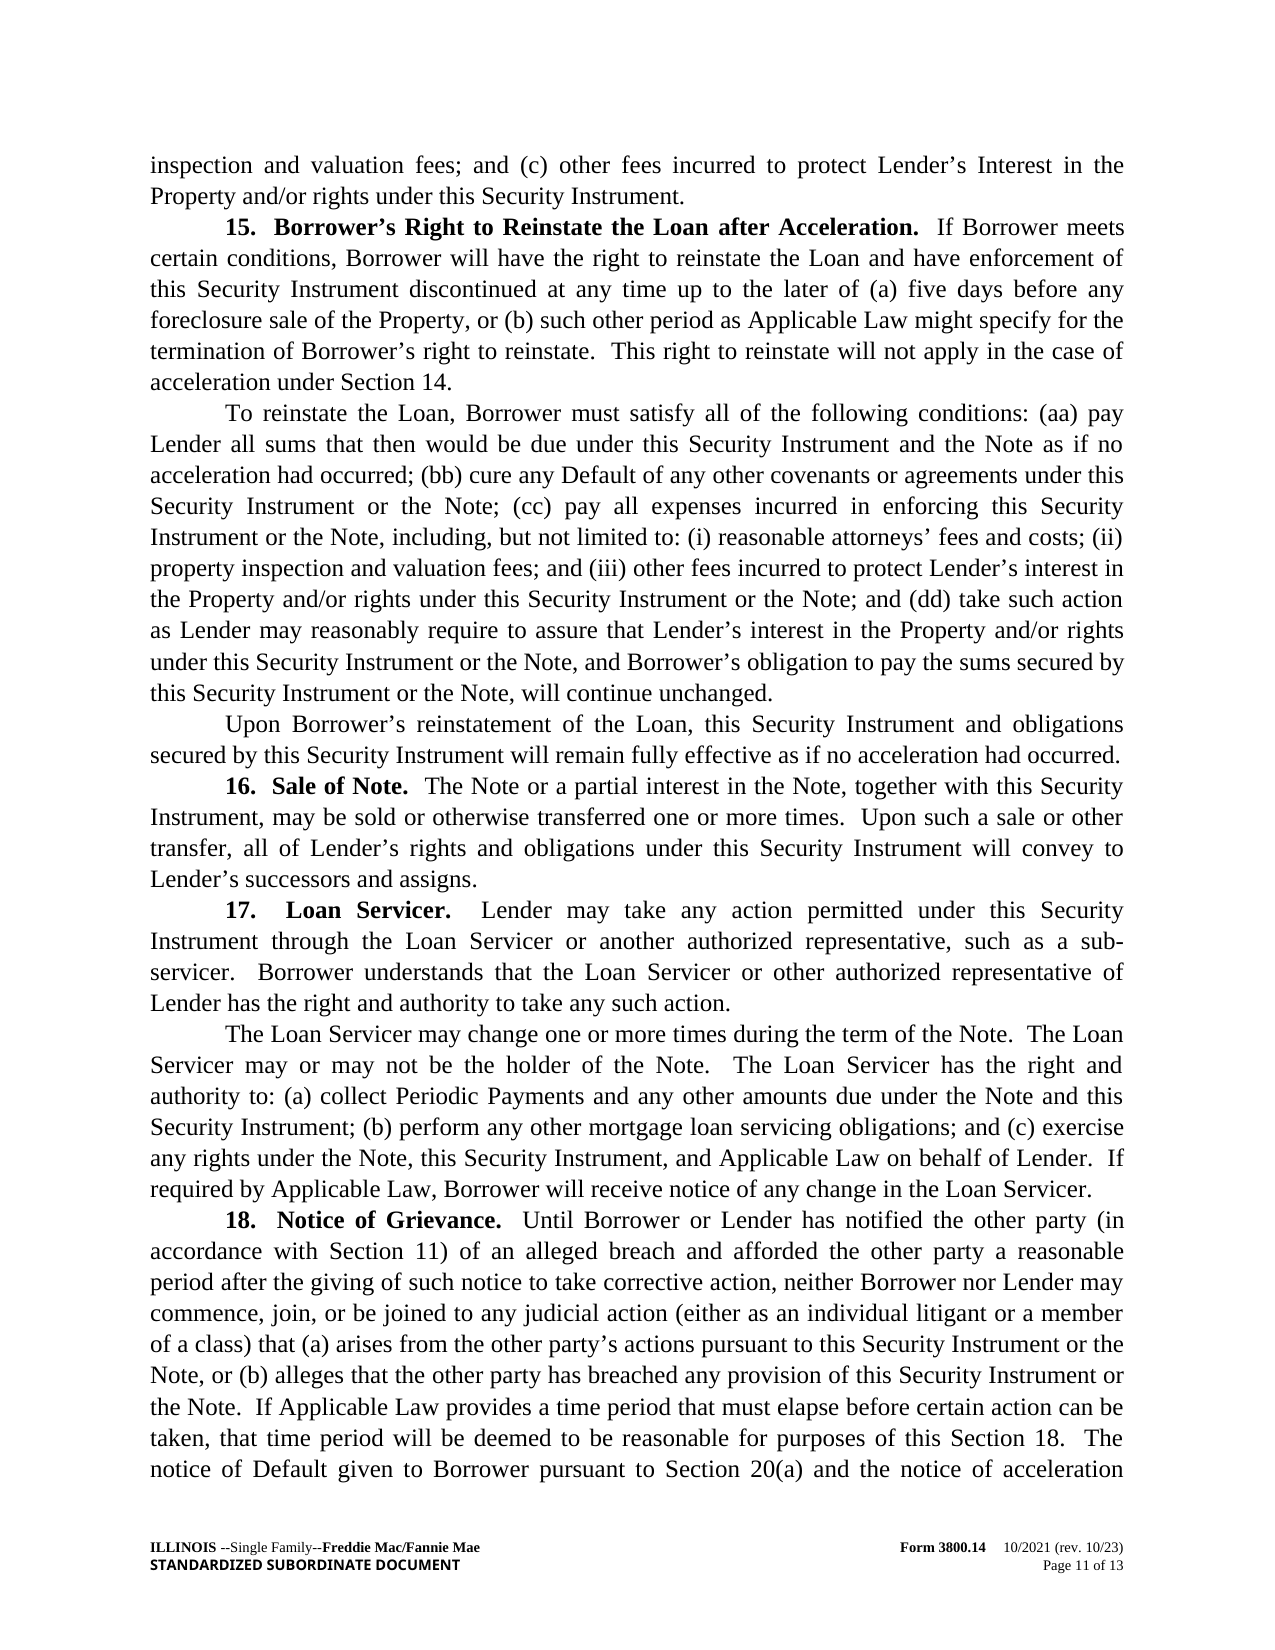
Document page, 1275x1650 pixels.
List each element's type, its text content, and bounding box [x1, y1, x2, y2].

text 15. Borrower’s Right to Reinstate the Loan after Acceleration. If Borrower meets certain conditions, Borrower will have the right to reinstate the Loan and have enforcement of this Security Instrument discontinued at any time up to the later of (a) five days before any foreclosure sale of the Property, or (b) such other period as Applicable Law might specify for the termination of Borrower’s right to reinstate. This right to reinstate will not apply in the case of acceleration under Section 14. [150, 212, 1125, 396]
text 17. Loan Servicer. Lender may take any action permitted under this Security Instrument through the Loan Servicer or another authorized representative, such as a sub-servicer. Borrower understands that the Loan Servicer or other authorized representative of Lender has the right and authority to take any such action. [150, 895, 1125, 1017]
text The Loan Servicer may change one or more times during the term of the Note. The Loan Servicer may or may not be the holder of the Note. The Loan Servicer has the right and authority to: (a) collect Periodic Payments and any other amounts due under the Note and this Security Instrument; (b) perform any other mortgage loan servicing obligations; and (c) exercise any rights under the Note, this Security Instrument, and Applicable Law on behalf of Lender. If required by Applicable Law, Borrower will receive notice of any change in the Loan Servicer. [150, 1019, 1125, 1203]
text 16. Sale of Note. The Note or a partial interest in the Note, together with this Security Instrument, may be sold or otherwise transferred one or more times. Upon such a sale or other transfer, all of Lender’s rights and obligations under this Security Instrument will convey to Lender’s successors and assigns. [150, 771, 1125, 893]
text To reinstate the Loan, Borrower must satisfy all of the following conditions: (aa) pay Lender all sums that then would be due under this Security Instrument and the Note as if no acceleration had occurred; (bb) cure any Default of any other covenants or agreements under this Security Instrument or the Note; (cc) pay all expenses incurred in enforcing this Security Instrument or the Note, including, but not limited to: (i) reasonable attorneys’ fees and costs; (ii) property inspection and valuation fees; and (iii) other fees incurred to protect Lender’s interest in the Property and/or rights under this Security Instrument or the Note; and (dd) take such action as Lender may reasonably require to assure that Lender’s interest in the Property and/or rights under this Security Instrument or the Note, and Borrower’s obligation to pay the sums secured by this Security Instrument or the Note, will continue unchanged. [150, 398, 1125, 706]
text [150, 1205, 1125, 1482]
text Upon Borrower’s reinstatement of the Loan, this Security Instrument and obligations secured by this Security Instrument will remain fully effective as if no acceleration had occurred. [150, 709, 1125, 768]
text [150, 150, 1125, 210]
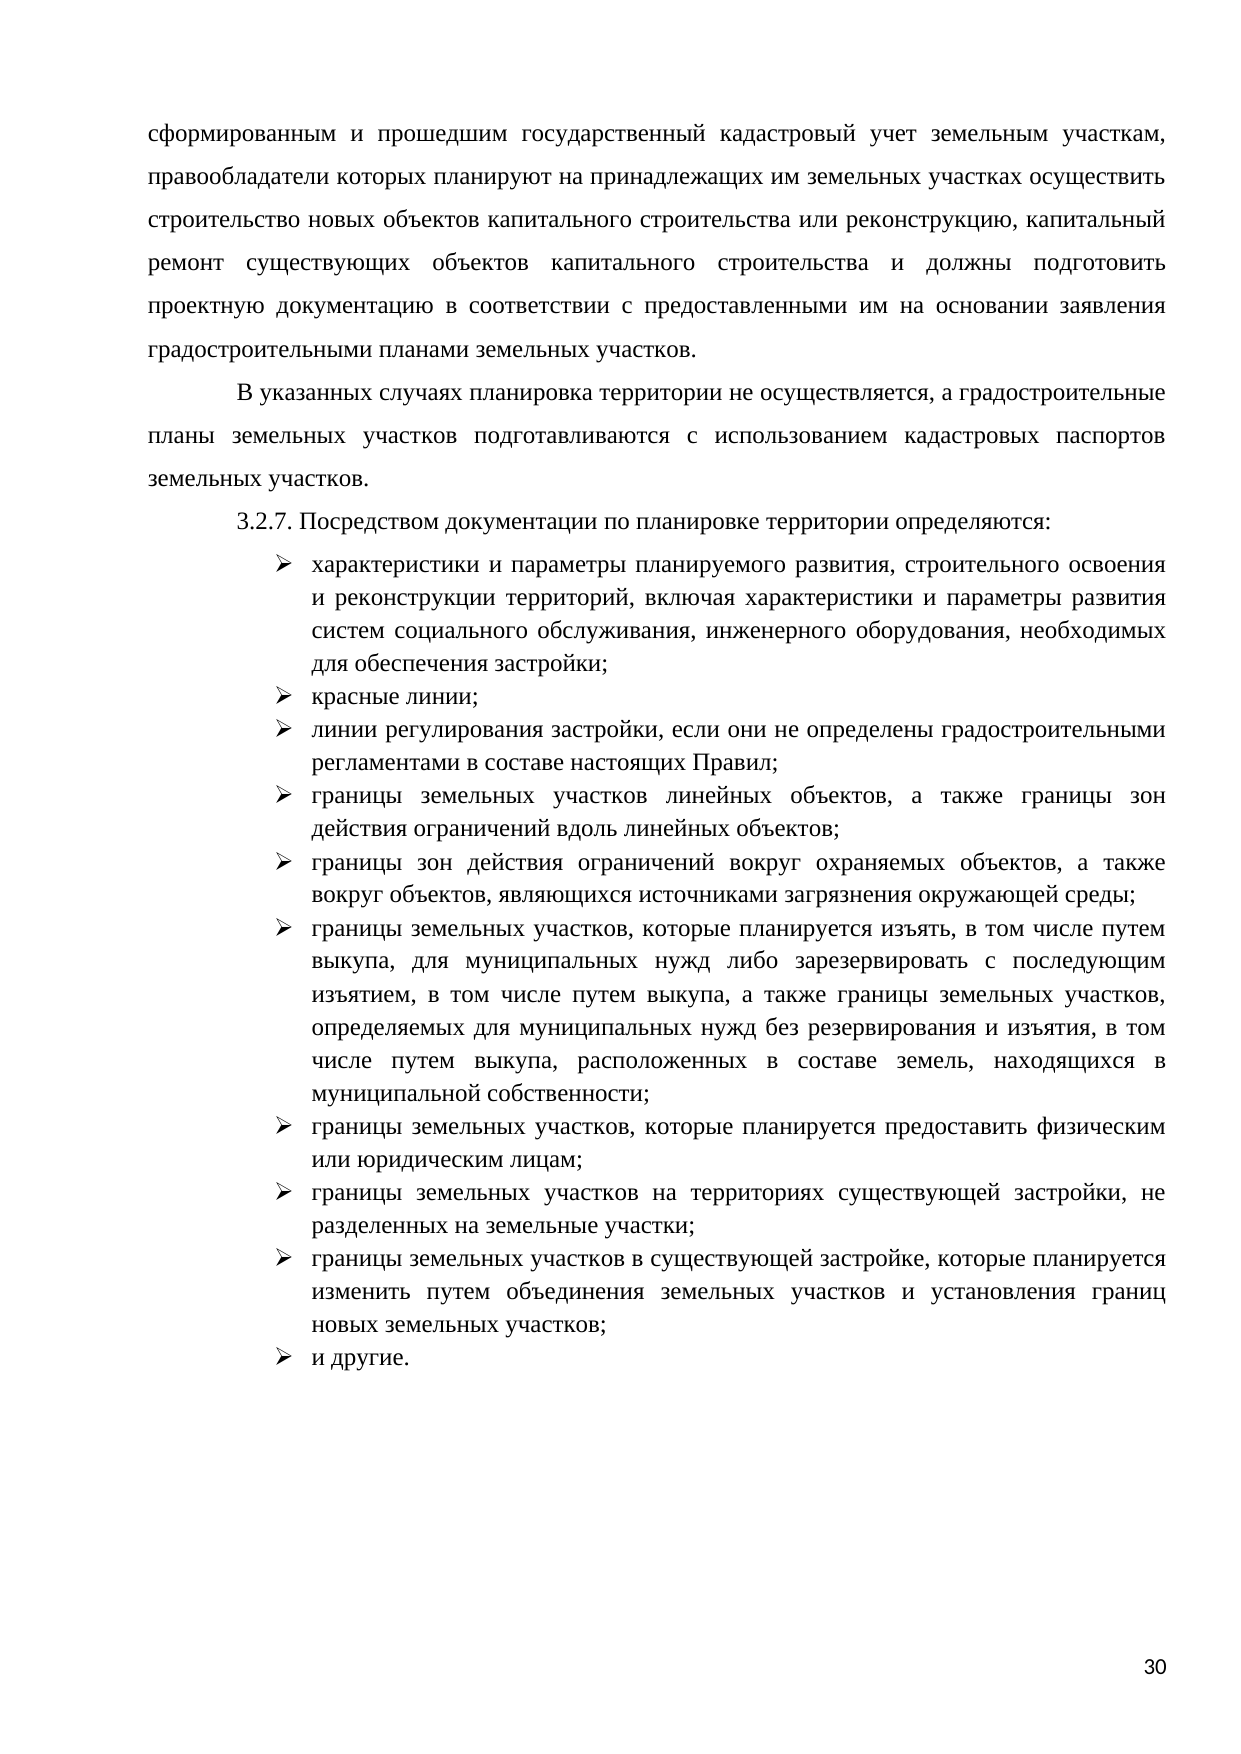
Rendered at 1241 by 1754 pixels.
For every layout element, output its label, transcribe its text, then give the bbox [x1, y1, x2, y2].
++++++++++
* _Work request_: Every line in the records is to be retyped exactly as it stands; the pictures stay out.

* _Task answer_:
Document page, 1275x1650 pixels.
List each element's type, its text content, and bounding box [x1, y1, x2, y2].

text 15. Borrower’s Right to Reinstate the Loan after Acceleration. If Borrower meets certain conditions, Borrower will have the right to reinstate the Loan and have enforcement of this Security Instrument discontinued at any time up to the later of (a) five days before any foreclosure sale of the Property, or (b) such other period as Applicable Law might specify for the termination of Borrower’s right to reinstate. This right to reinstate will not apply in the case of acceleration under Section 14. [150, 212, 1125, 396]
text 17. Loan Servicer. Lender may take any action permitted under this Security Instrument through the Loan Servicer or another authorized representative, such as a sub-servicer. Borrower understands that the Loan Servicer or other authorized representative of Lender has the right and authority to take any such action. [150, 895, 1125, 1017]
text The Loan Servicer may change one or more times during the term of the Note. The Loan Servicer may or may not be the holder of the Note. The Loan Servicer has the right and authority to: (a) collect Periodic Payments and any other amounts due under the Note and this Security Instrument; (b) perform any other mortgage loan servicing obligations; and (c) exercise any rights under the Note, this Security Instrument, and Applicable Law on behalf of Lender. If required by Applicable Law, Borrower will receive notice of any change in the Loan Servicer. [150, 1019, 1125, 1203]
text 16. Sale of Note. The Note or a partial interest in the Note, together with this Security Instrument, may be sold or otherwise transferred one or more times. Upon such a sale or other transfer, all of Lender’s rights and obligations under this Security Instrument will convey to Lender’s successors and assigns. [150, 771, 1125, 893]
text To reinstate the Loan, Borrower must satisfy all of the following conditions: (aa) pay Lender all sums that then would be due under this Security Instrument and the Note as if no acceleration had occurred; (bb) cure any Default of any other covenants or agreements under this Security Instrument or the Note; (cc) pay all expenses incurred in enforcing this Security Instrument or the Note, including, but not limited to: (i) reasonable attorneys’ fees and costs; (ii) property inspection and valuation fees; and (iii) other fees incurred to protect Lender’s interest in the Property and/or rights under this Security Instrument or the Note; and (dd) take such action as Lender may reasonably require to assure that Lender’s interest in the Property and/or rights under this Security Instrument or the Note, and Borrower’s obligation to pay the sums secured by this Security Instrument or the Note, will continue unchanged. [150, 398, 1125, 706]
text [150, 1205, 1125, 1482]
text Upon Borrower’s reinstatement of the Loan, this Security Instrument and obligations secured by this Security Instrument will remain fully effective as if no acceleration had occurred. [150, 709, 1125, 768]
text [150, 150, 1125, 210]
Rendered at 1241 by 1754 pixels.
For every layout element, output its label, transcribe its text, then give the bbox [x1, y1, x2, y2].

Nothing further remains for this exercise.